Ostetricia, ginecologia, urologia, oculistica, otorinolaringoiatria, odontoiatria: tutte specialità chirurgiche che furono oggetto di interesse dei romani.

L’ostetricia, in particolare, costituì un argomento così rilevante da entrare a far parte del corpo normativo, per tutelare donne gravide e puerpere.

Già all’epoca dei re di Roma, Numa Pompilio aveva emanato la “Lex Regia” che stabiliva che il cesareo andava eseguito su una donna non viva, ma subito dopo la sua morte, per salvare il nascituro. La legge Cornelia puniva coloro che proponevano sostanze abortive e qualora la donna fosse morta per le pratiche criminose era prevista la deportazione o la pena capitale.
Nonostante l’aborto fosse punito, erano permesse pratiche antifecondative, descritte in modo minuzioso nei testi dell’epoca: consistevano generalmente nella chiusura dell’utero attraverso sostanze grasse, unguenti, lana impregnata di grasso.
Altre disposizioni consideravano la gestante come sacra, prevedendo severe pene per chi recasse danno morale o materiale.
L’ostetricia e la ginecologia destarono perciò vivo interesse fra i medici dell’epoca, in particolare vi si dedicarono Rufo d’Efeso, Celso, Sorano d’Efeso e Galeno.
Rufo si occupò di anatomia dell’apparato genitale, con una descrizione sommaria dell’utero. Celso non scrisse molto, ma ebbe il merito di comprendere la difficoltà del parto in posizione podalica, che poteva comunque essere realizzato senza far girare il feto.
Nel periodo imperiale, la “lex regia” di Numa Pompilio venne trasformata in “lex cesarea”, sebbene la tradizione che lega Cesare al parto cesareo sia inesatta, in quanto, come ricorda Plutarco, la madre di Cesare era ancora viva quando egli combatteva la guerra gallica.
Fu Plinio a indicare la denominazione “cesarea” in relazione alla nascita di Scipione l’Africano, anche se va sottolineato che Cesone deriva dal verbo latino coedere che significa tagliare.
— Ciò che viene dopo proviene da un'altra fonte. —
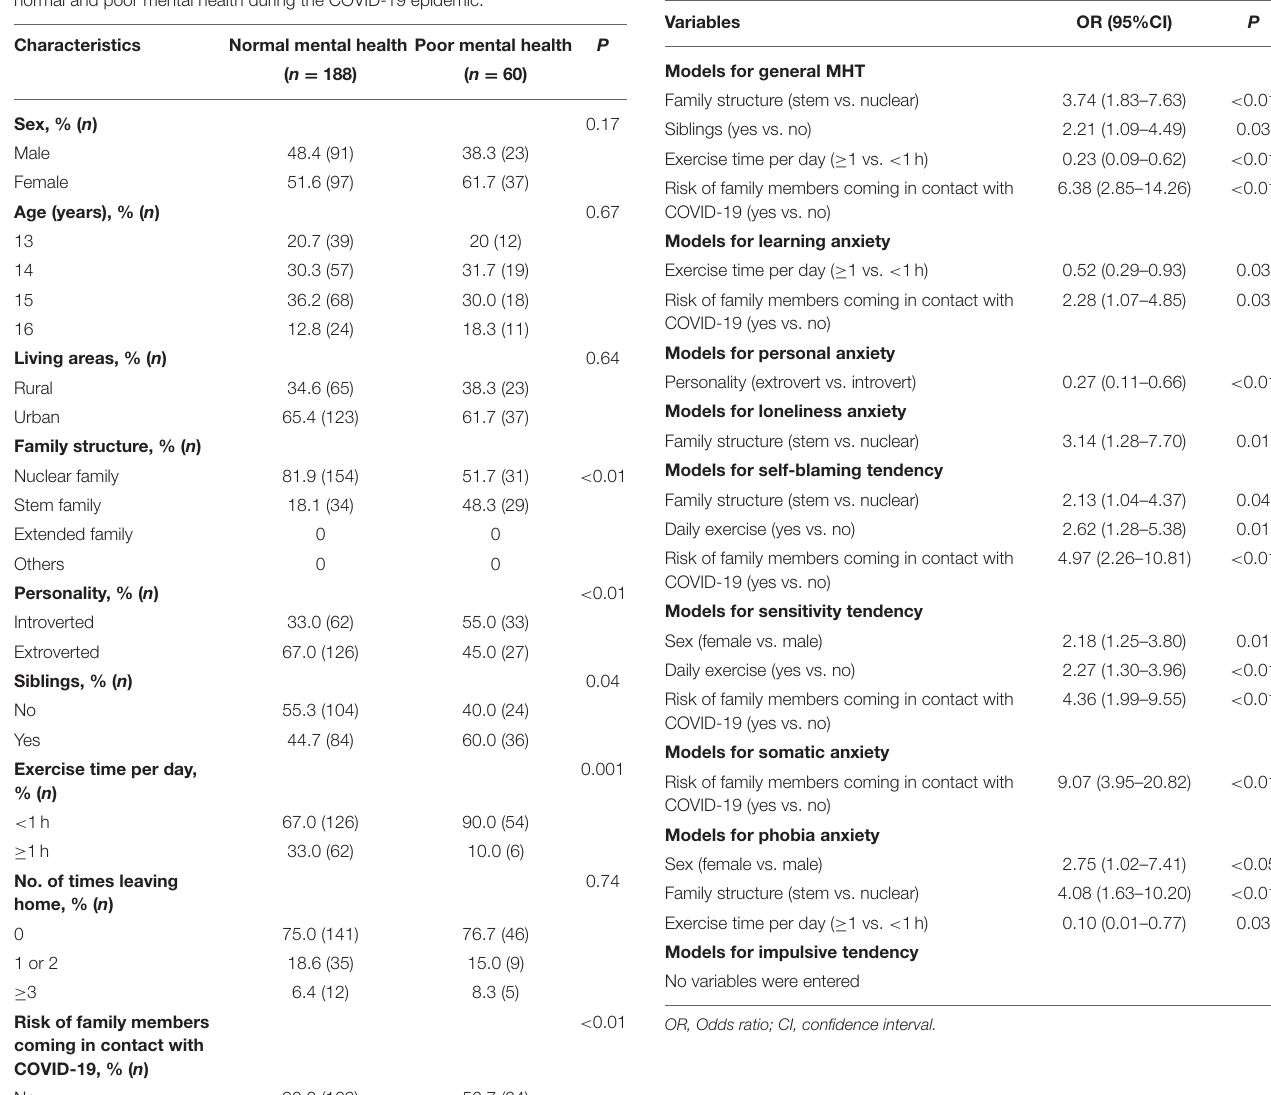
TABLE 3 | Outcomes of psychological manifestations.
Sorano d’Efeso, considerato il più grande ostetrico dell’antichità, fu il primo a far progredire l’ostetricia: nella sua opera principale “Delle malattie delle donne” riassunta dal suo allievo Moschione e usata fino al 1800, si rivolge alle levatrici, fornendo consigli di ordine deontologico.


Nell’opera sono tracciati elementi di anatomia e circa la fisiologia dell’apparato genitale femminile, stabilisce che l’utero può essere asportato senza provocare la morte della donna; che il ciclo è fisiologico e intuì che tra le mammelle e l’utero esiste una correlazione.
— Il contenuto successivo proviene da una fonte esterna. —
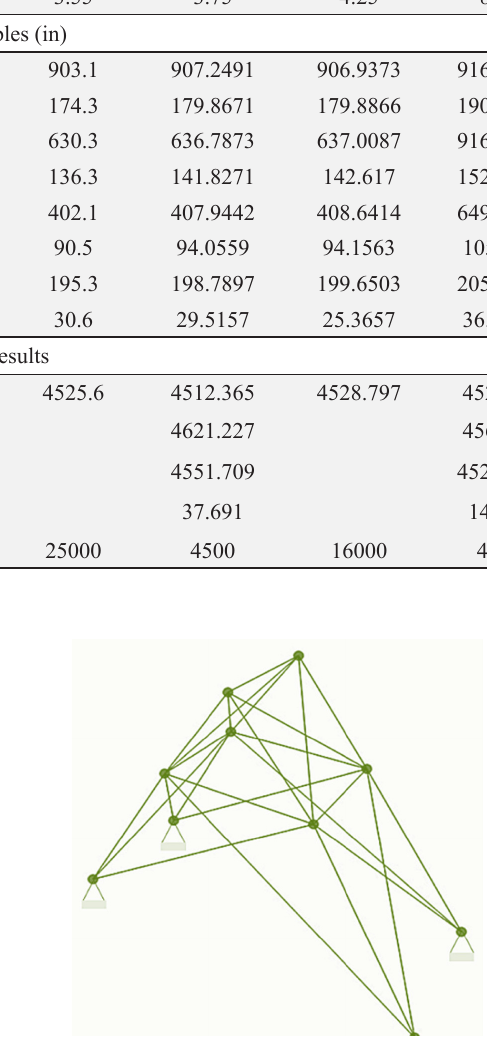
Fig. 9. Optimal layout for the spatial 25-bar truss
In riferimento alla generazione, accettò la teoria aristotelica che attribuiva uguali proprietà procreatici al seme maschile e a quello femminile.
Descrisse, nella sezione della distocia, la presentazione podalica, affermò che le primipare partoriscono con difficoltà così come quelle dai fianchi stretti. Consigliò la difesa del perineo durante l’espulsione del feto, praticò la doppia legatura del cordone ombelicale e limitò l’embriotomia.

Nell’opera di Sorano non mancano nozioni di puericultura e pediatria: dalle indicazioni per riconoscere la maturità del neonato, i lavaggi, le unzioni, le regole dell’allattamento, lo svezzamento e la dentizione. Sono inoltre descritte le malattie infantili e le loro cure.